[TEKS BACAAN]

Header Ads

Matahari Tenggelam dalam Lautan Lumpur Hitam

Matahari Tenggelam dalam Lautan Lumpur Hitam


Dalam sebuah ayat dalam Alquran, tepatnya dalam surat Al-Kahfi ayat 86, terdapat kisah petualangan Zulqarnain dimana beliau pergi ke tempat dimana matahari tenggelam, lalu beliau melihat matahari tenggelam dalam lumpur yang hitam.

Dalam sebuah ayat dalam Alquran, tepatnya dalam surat Al-Kahfi ayat 86, terdapat kisah petualangan Zulqarnain dimana beliau pergi ke tempat dimana matahari tenggelam, lalu beliau melihat matahari tenggelam dalam lumpur yang hitam. Ayat tersebut berbunyi:

حَتّٰىٓ اِذَا بَلَغَ مَغْرِبَ الشَّمْسِ وَجَدَهَا تَغْرُبُ فِيْ عَيْنٍ حَمِئَةٍ وَّوَجَدَ عِنْدَهَا قَوْمًا 

Artinya: Hingga ketika dia telah sampai di tempat matahari terbenam, dia melihatnya (matahari) terbenam di dalam laut yang berlumpur hitam, dan di sana ditemukannya suatu kaum (tidak beragama).”

Ayat ini tentu sulit diterima dengan logika sains modern, karena ilmu astronomi modern membuktikan bahwa matahari hakikatnya tidak beredar mengelilingi bumi, matahari adalah entitas langit yang jauh lebih besar dari bumi dan tidak mungkin tenggelam ke suatu titik di muka bumi. Lalu bagaimana dengan logika para ahli tafsir yang hidup sebelum era astronomi modern (meski saat itu dunia astronomi Islam sedang berada di puncak kemajuannya). Di sini penulis mengambil penjelasan kitab-kitab tafsir populer dalam rentang abad empat hingga tujuh Hijriah atau bertepatan dengan 10 hingga 13 Masehi.

[/TEKS BACAAN]
[BAHAN YANG DISEDIAKAN]

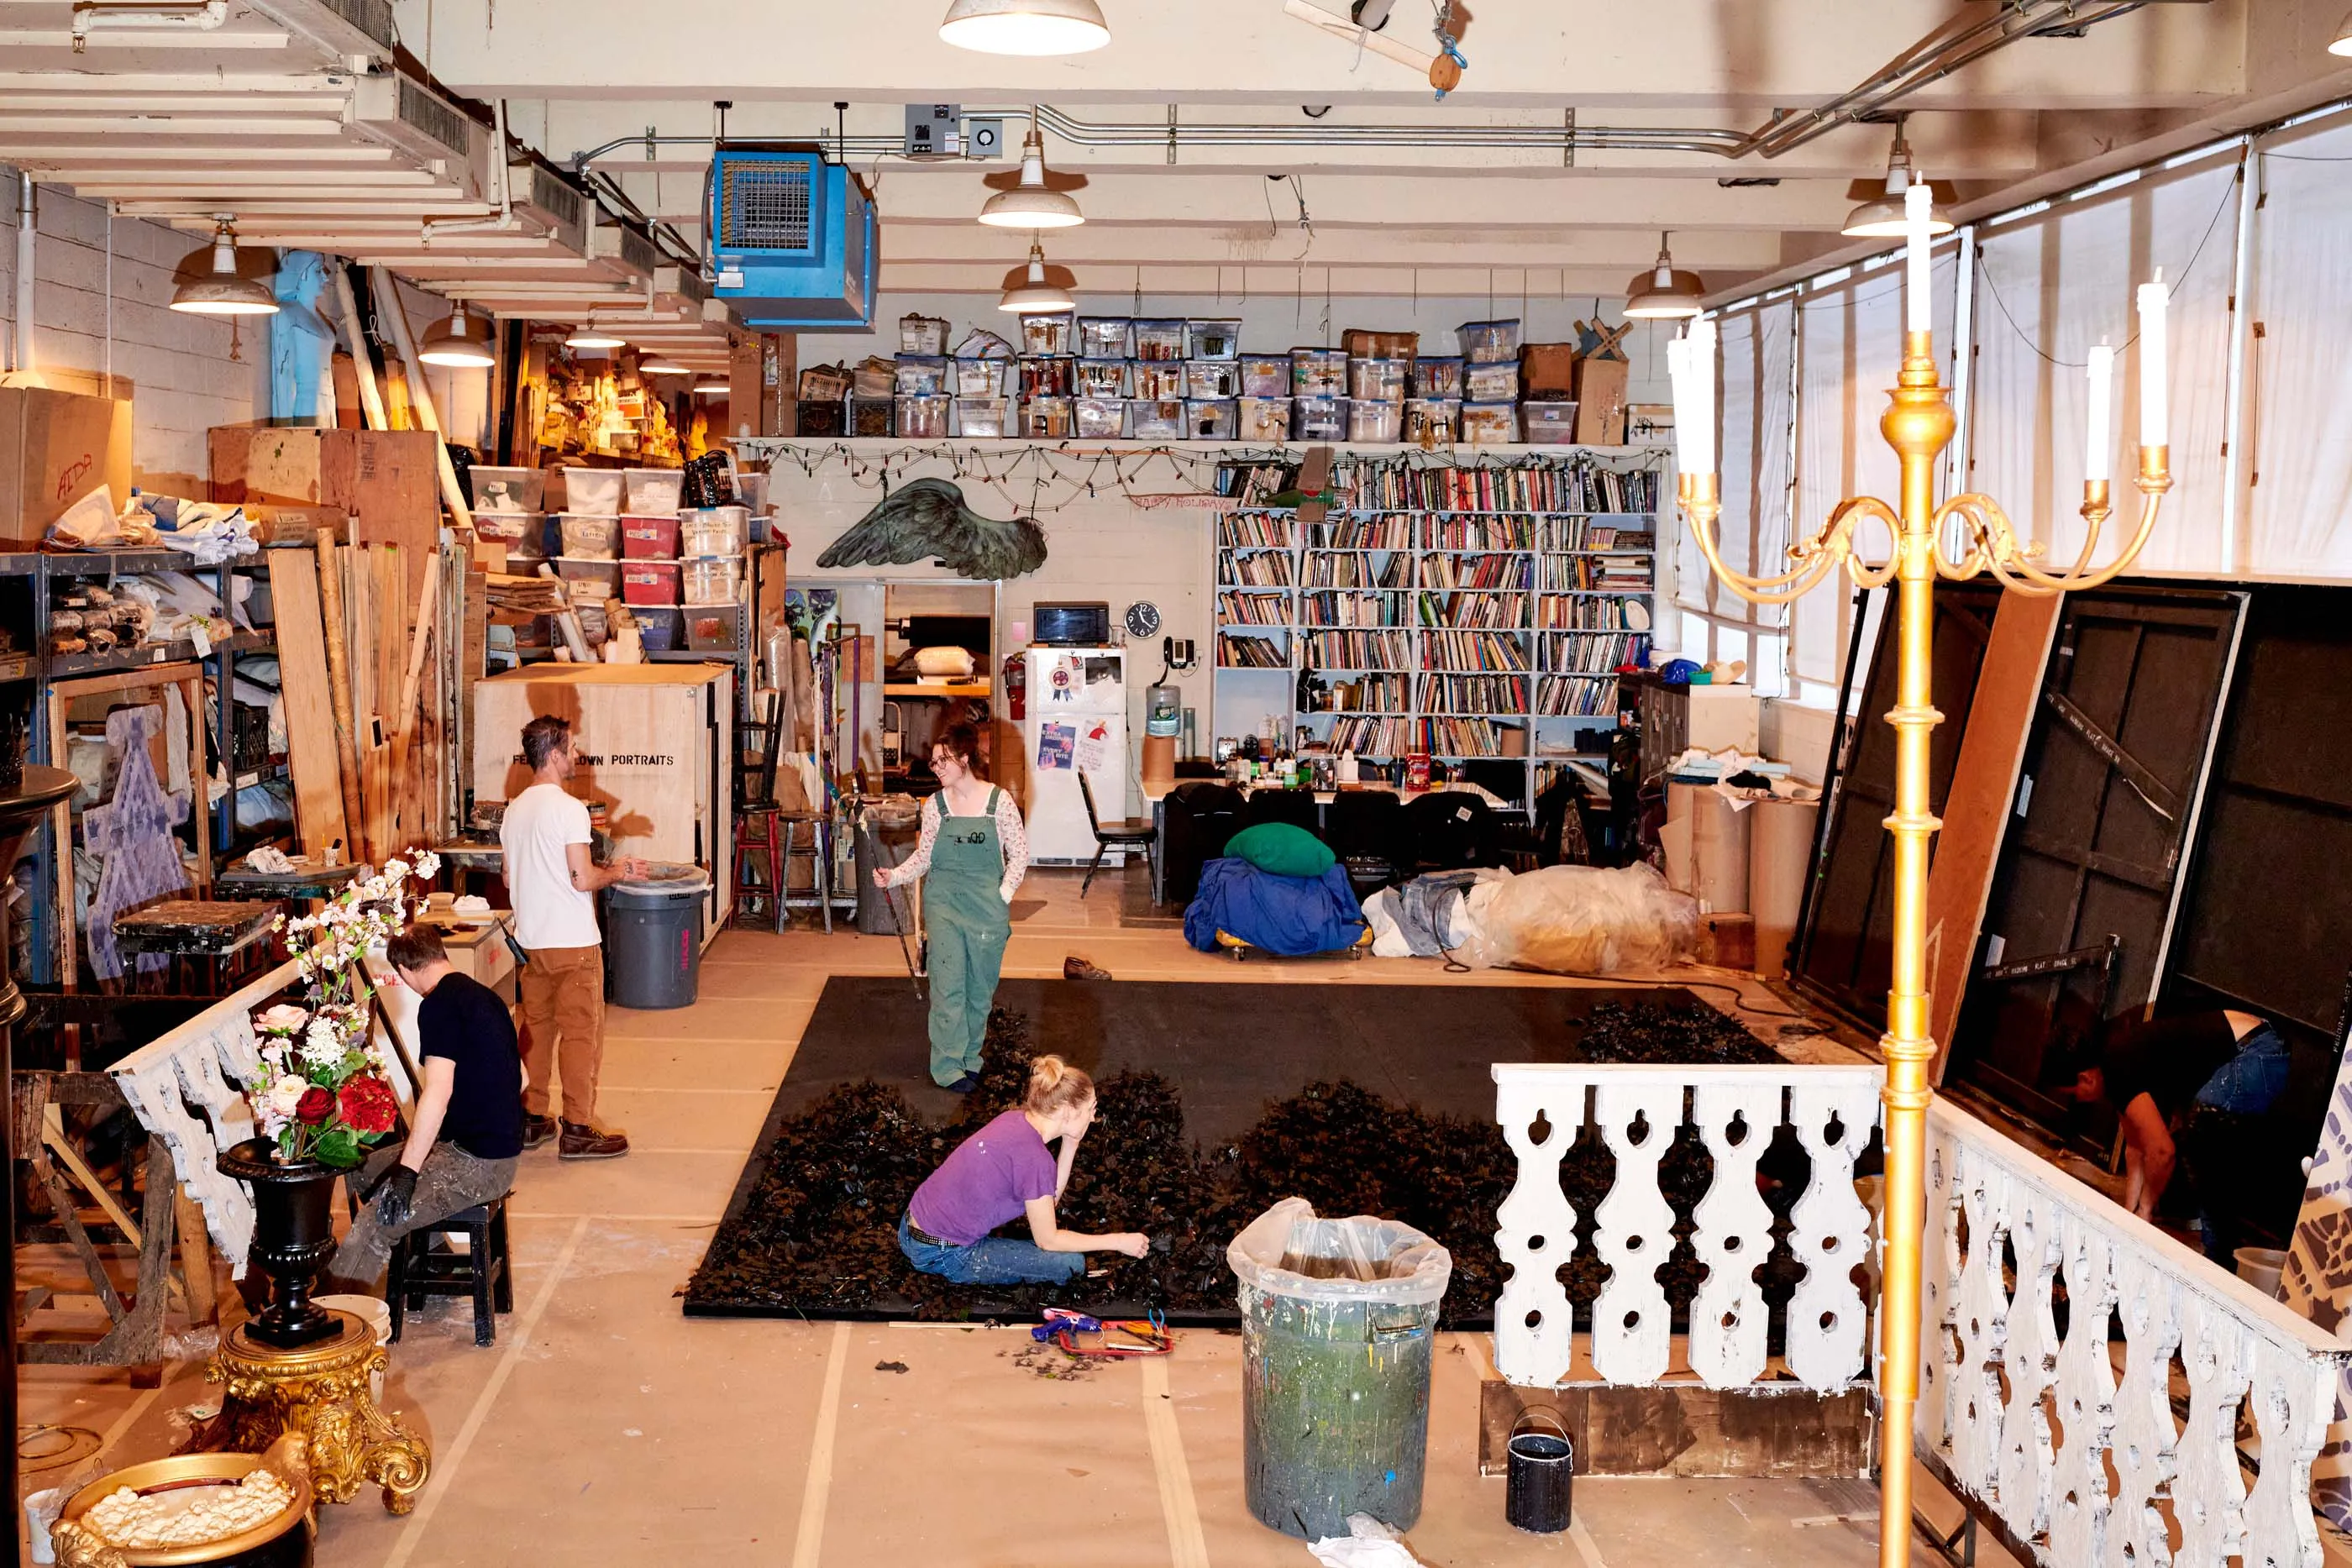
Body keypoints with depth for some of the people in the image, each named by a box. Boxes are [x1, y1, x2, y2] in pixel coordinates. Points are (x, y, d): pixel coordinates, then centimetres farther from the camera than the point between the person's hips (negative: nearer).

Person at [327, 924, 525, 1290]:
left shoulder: (439, 1005, -16)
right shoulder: (484, 996, 12)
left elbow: (438, 1092, -26)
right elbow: (519, 1078, 23)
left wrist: (407, 1172, -24)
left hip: (476, 1163, -10)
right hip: (503, 1147, 10)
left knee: (373, 1226, -23)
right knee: (365, 1170, 20)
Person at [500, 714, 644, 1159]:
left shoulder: (514, 809, 9)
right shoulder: (568, 808, -16)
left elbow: (509, 879, 15)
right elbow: (583, 879, -20)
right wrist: (619, 872, -2)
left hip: (531, 939, 8)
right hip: (572, 942, -8)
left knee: (536, 1027, 15)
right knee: (580, 1033, -1)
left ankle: (532, 1119, 21)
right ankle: (578, 1130, 2)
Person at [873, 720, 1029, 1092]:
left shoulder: (999, 802, -5)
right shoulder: (936, 805, 1)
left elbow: (1019, 853, 0)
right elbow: (924, 855, 7)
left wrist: (1003, 895, -7)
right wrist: (894, 875, -8)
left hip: (988, 907, 0)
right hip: (943, 904, 1)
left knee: (980, 987, 9)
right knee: (948, 986, -5)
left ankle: (970, 1056, 26)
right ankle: (949, 1067, -2)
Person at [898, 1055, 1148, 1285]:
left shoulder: (1014, 1120, 0)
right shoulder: (1034, 1158, -24)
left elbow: (1049, 1197, 10)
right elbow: (1048, 1240, -12)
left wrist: (1070, 1145, 0)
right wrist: (1117, 1242, -5)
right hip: (943, 1256, -9)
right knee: (1071, 1263, -11)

[/BAHAN YANG DISEDIAKAN]

Salin persis bagian teks bacaan dari "حَتّٰىٓ اِذَا بَلَغَ" sampai dengan "hingga 13 Masehi.". Catatan tersebut adalah bahan tersendiri yang terpisah dari teks bacaan.

JAWABAN LATIHAN:
حَتّٰىٓ اِذَا بَلَغَ مَغْرِبَ الشَّمْسِ وَجَدَهَا تَغْرُبُ فِيْ عَيْنٍ حَمِئَةٍ وَّوَجَدَ عِنْدَهَا قَوْمًا 

Artinya: Hingga ketika dia telah sampai di tempat matahari terbenam, dia melihatnya (matahari) terbenam di dalam laut yang berlumpur hitam, dan di sana ditemukannya suatu kaum (tidak beragama).”

Ayat ini tentu sulit diterima dengan logika sains modern, karena ilmu astronomi modern membuktikan bahwa matahari hakikatnya tidak beredar mengelilingi bumi, matahari adalah entitas langit yang jauh lebih besar dari bumi dan tidak mungkin tenggelam ke suatu titik di muka bumi. Lalu bagaimana dengan logika para ahli tafsir yang hidup sebelum era astronomi modern (meski saat itu dunia astronomi Islam sedang berada di puncak kemajuannya). Di sini penulis mengambil penjelasan kitab-kitab tafsir populer dalam rentang abad empat hingga tujuh Hijriah atau bertepatan dengan 10 hingga 13 Masehi.